Flanagan, Fink, Plebanski, and Klein wrote in The Annual Review of Cell and Developmental Biology that, for most vaccines, studies show that women have a stronger immune response than men, with more inflammation and more antibodies than men.
According to Flanagan and colleagues, estradiol (the female hormone) may stimulate antibody production, whereas testosterone (the male hormone) may decrease the same antibody production.
Flanagan adds that people’s diet (women eat differently than men) influences the microbiome and the gut microbiota, which seems to have an effect on reactions to infections and to vaccines. For example, probiotics may enhance immunity.
In an additional study , Stephane Fishinger and colleagues from MIT and Harvard (Seminars in Immunopathology ) confirmed that female children and adult women have a greater immune response to vaccines than do men.
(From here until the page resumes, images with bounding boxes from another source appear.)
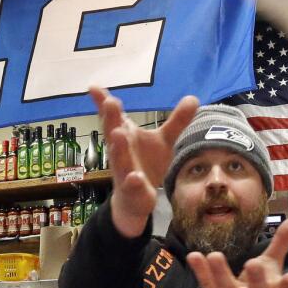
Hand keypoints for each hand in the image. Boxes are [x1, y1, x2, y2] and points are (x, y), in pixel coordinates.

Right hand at [89, 86, 197, 238]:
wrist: (135, 200)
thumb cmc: (146, 164)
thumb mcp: (163, 141)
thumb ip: (176, 121)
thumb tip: (193, 97)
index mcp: (126, 136)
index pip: (114, 117)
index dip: (104, 102)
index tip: (94, 87)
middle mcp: (121, 152)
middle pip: (114, 133)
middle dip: (111, 118)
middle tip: (109, 102)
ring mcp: (124, 171)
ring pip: (120, 159)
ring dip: (118, 147)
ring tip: (118, 133)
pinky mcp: (132, 190)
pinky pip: (131, 185)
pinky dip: (132, 181)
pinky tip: (135, 176)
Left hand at [186, 217, 287, 287]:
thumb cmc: (259, 285)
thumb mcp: (272, 265)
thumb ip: (282, 242)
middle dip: (255, 278)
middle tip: (253, 264)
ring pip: (226, 286)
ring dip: (220, 271)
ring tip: (215, 255)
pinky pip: (206, 283)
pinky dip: (200, 270)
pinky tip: (194, 256)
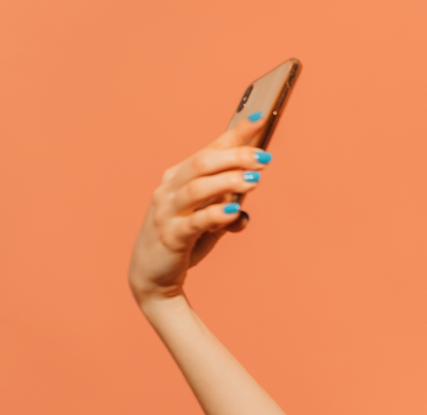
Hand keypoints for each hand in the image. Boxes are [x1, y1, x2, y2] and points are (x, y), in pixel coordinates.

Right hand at [128, 117, 271, 305]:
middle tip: (264, 159)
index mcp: (180, 176)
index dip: (235, 133)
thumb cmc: (184, 239)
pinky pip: (194, 222)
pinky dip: (214, 215)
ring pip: (197, 187)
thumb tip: (246, 207)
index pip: (211, 148)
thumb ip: (228, 206)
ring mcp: (167, 211)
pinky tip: (234, 212)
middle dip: (236, 157)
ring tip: (254, 180)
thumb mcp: (210, 219)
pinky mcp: (170, 236)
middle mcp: (170, 188)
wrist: (154, 276)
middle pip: (203, 162)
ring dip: (228, 181)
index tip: (261, 118)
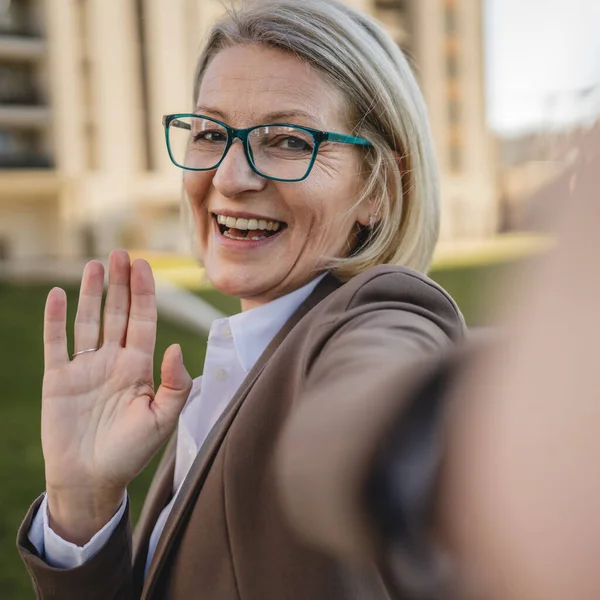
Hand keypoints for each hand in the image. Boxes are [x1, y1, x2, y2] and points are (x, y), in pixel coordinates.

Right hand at [42, 250, 191, 543]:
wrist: (92, 481)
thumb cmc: (131, 453)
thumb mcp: (163, 420)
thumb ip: (175, 384)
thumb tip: (176, 346)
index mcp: (140, 367)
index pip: (143, 321)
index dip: (144, 292)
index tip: (144, 264)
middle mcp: (113, 361)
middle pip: (117, 313)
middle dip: (120, 284)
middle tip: (120, 253)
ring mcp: (85, 368)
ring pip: (88, 321)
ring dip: (91, 293)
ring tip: (95, 264)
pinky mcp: (58, 379)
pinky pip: (56, 343)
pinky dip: (56, 319)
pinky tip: (59, 295)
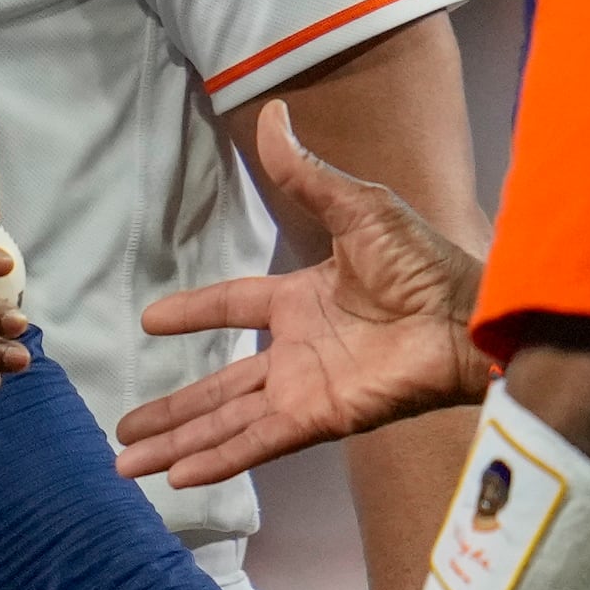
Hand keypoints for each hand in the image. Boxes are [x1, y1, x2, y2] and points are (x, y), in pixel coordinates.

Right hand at [114, 101, 489, 485]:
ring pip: (226, 420)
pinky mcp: (320, 417)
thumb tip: (273, 113)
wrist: (466, 314)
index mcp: (301, 299)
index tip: (149, 320)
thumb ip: (306, 173)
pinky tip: (178, 476)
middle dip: (171, 409)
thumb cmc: (423, 261)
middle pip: (218, 385)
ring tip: (129, 463)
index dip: (192, 313)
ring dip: (179, 442)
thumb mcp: (357, 207)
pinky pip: (258, 441)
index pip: (232, 308)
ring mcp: (305, 388)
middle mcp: (296, 350)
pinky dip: (219, 458)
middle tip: (123, 427)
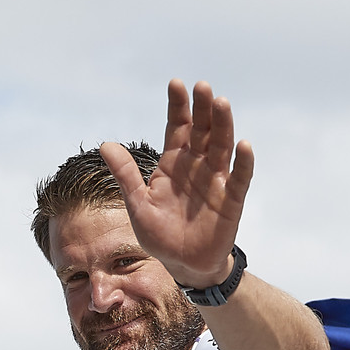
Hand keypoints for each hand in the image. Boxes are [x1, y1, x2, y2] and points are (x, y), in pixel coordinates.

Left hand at [101, 80, 252, 288]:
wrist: (184, 265)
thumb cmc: (159, 234)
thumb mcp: (137, 204)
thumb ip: (126, 174)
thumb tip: (105, 145)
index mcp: (173, 163)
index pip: (177, 128)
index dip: (178, 107)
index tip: (176, 83)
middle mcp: (196, 166)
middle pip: (202, 131)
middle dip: (202, 109)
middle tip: (202, 87)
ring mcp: (215, 181)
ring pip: (222, 147)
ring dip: (223, 125)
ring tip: (222, 103)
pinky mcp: (231, 200)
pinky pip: (239, 178)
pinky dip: (243, 162)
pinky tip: (243, 145)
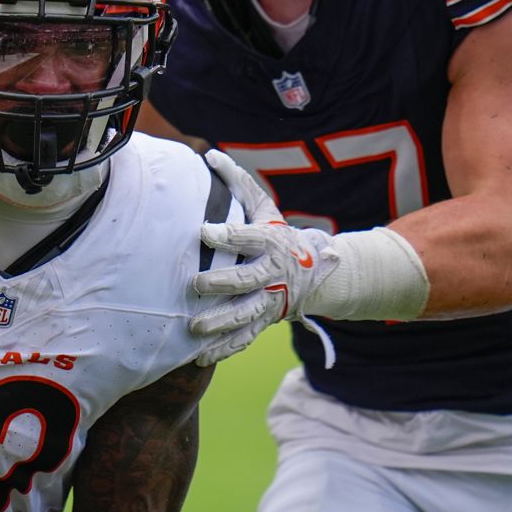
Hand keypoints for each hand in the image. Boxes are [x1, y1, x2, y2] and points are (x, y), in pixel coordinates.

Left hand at [189, 151, 339, 366]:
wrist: (316, 272)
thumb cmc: (279, 233)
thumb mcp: (264, 206)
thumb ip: (237, 183)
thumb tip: (210, 155)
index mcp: (271, 242)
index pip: (248, 237)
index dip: (228, 235)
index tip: (204, 232)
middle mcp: (272, 274)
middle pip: (246, 281)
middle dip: (220, 284)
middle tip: (195, 285)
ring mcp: (270, 301)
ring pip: (245, 315)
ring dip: (220, 323)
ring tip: (194, 328)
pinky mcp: (265, 321)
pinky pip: (245, 337)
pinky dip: (225, 348)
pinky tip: (201, 356)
The authors went on to suggest that females’ greater immune response could make them less prone to infections, but conversely more prone to develop an autoimmune disease than men.
So, if studies show that when males and females get the same vaccine, women have a stronger immune response and more adverse effects than men, wouldn’t it make sense to give a smaller dose of vaccine to women? Logically, a smaller dose would decrease adverse effects while still giving an adequate immune response.
Indeed, Dr. Sabra Klein published an article titled “Personalized vaccinology: One size and dose might not fit both sexes” in which she describes how females and males react differently to vaccinations and how males and females might benefit from receiving different vaccines.
Her student, Janna, confirmed:
“Since women generally have stronger immune responses and more adverse effects than men, it would make sense to study a precision vaccinology approach, where men and women get a different dose of the same vaccine. We need to start analyzing data from clinical trials based on sex (Is there a difference between men and women’s immune response and adverse reactions?) and age (Is there a difference for women between before menopause and after menopause?).”
Janna’s last sentence was: “If we don’t look for sex differences, we’ll never know if they exist.”